#### [TASK TO CARRY OUT]
Copy every line below where the string "Irene" is found.

Page images and extracted text:
__________________________________________________

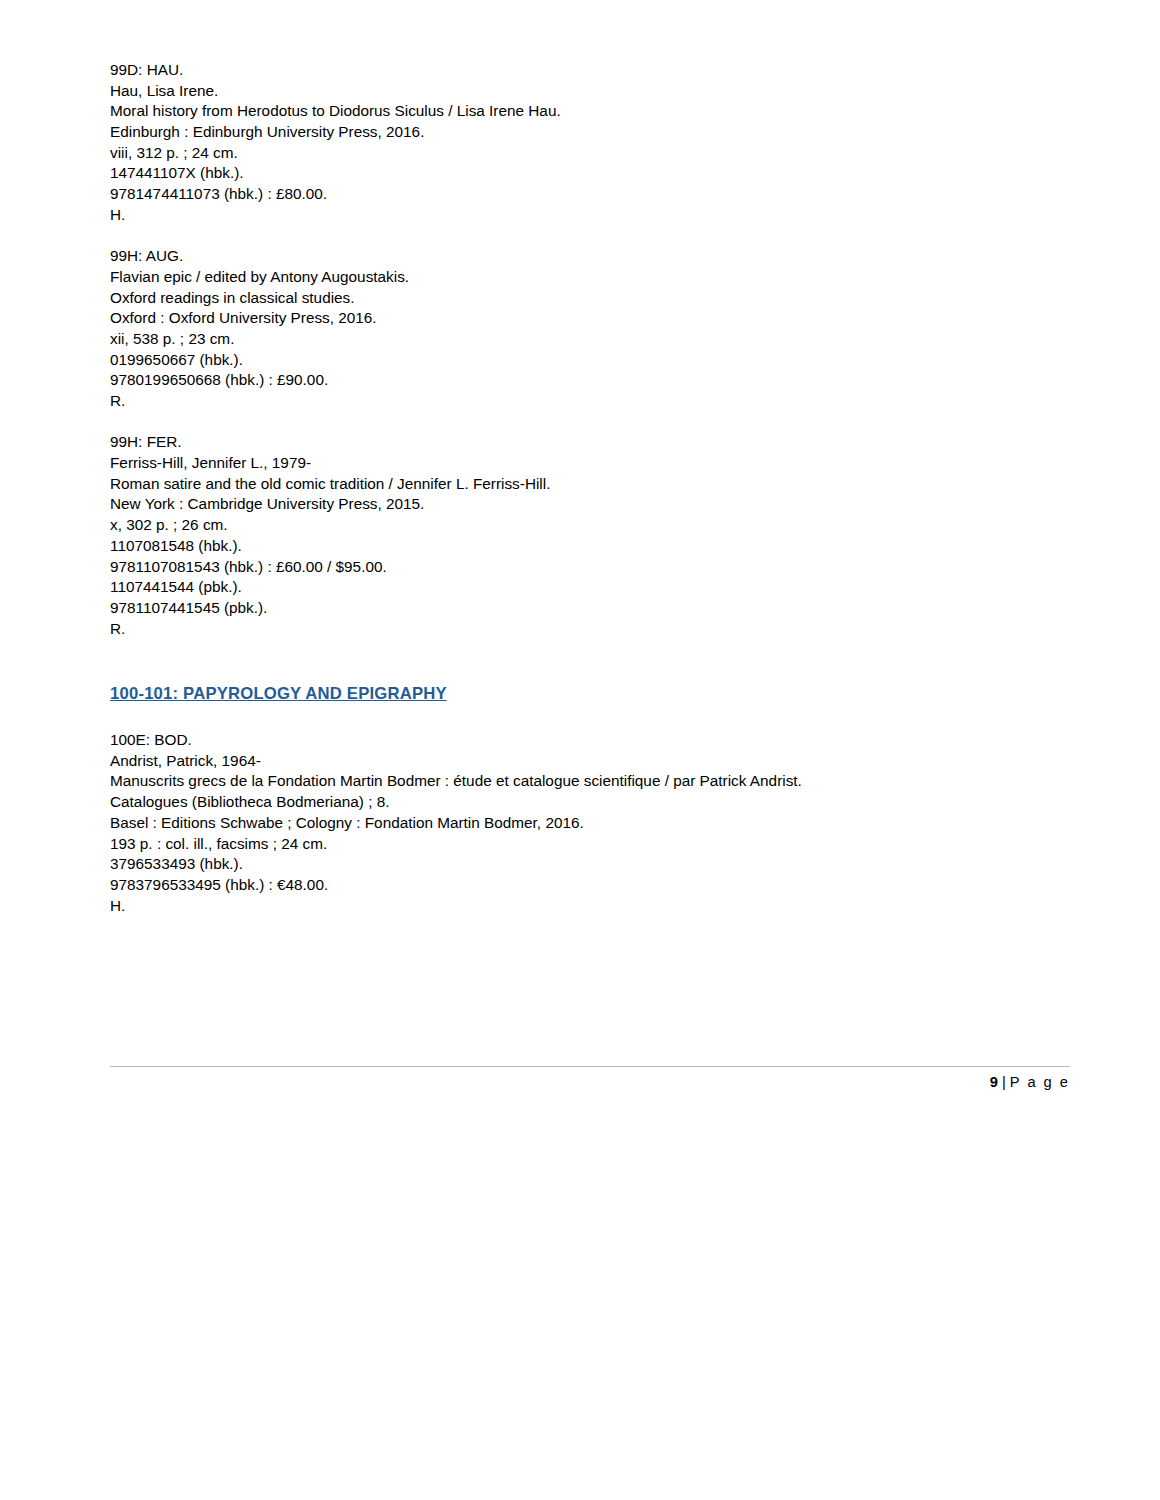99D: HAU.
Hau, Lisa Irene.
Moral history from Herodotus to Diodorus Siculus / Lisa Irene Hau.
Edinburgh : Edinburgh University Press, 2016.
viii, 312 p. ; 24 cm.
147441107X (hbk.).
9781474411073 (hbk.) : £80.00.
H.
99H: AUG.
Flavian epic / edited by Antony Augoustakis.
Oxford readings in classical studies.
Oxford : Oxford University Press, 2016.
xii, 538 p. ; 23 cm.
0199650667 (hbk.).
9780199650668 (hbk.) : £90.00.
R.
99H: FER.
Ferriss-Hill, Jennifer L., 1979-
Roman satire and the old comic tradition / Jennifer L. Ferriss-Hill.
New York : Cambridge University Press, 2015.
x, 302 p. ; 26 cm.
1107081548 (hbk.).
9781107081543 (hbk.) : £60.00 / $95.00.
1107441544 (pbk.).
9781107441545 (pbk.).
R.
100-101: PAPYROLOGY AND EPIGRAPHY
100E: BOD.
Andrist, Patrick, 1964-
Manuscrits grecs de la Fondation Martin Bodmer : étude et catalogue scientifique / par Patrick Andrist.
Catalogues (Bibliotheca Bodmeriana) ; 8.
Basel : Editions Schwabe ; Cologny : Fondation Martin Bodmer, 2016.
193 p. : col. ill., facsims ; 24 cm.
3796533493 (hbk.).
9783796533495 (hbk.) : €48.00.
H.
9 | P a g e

__________________________________________________

#### [EXERCISE RESULT]
Hau, Lisa Irene.
Moral history from Herodotus to Diodorus Siculus / Lisa Irene Hau.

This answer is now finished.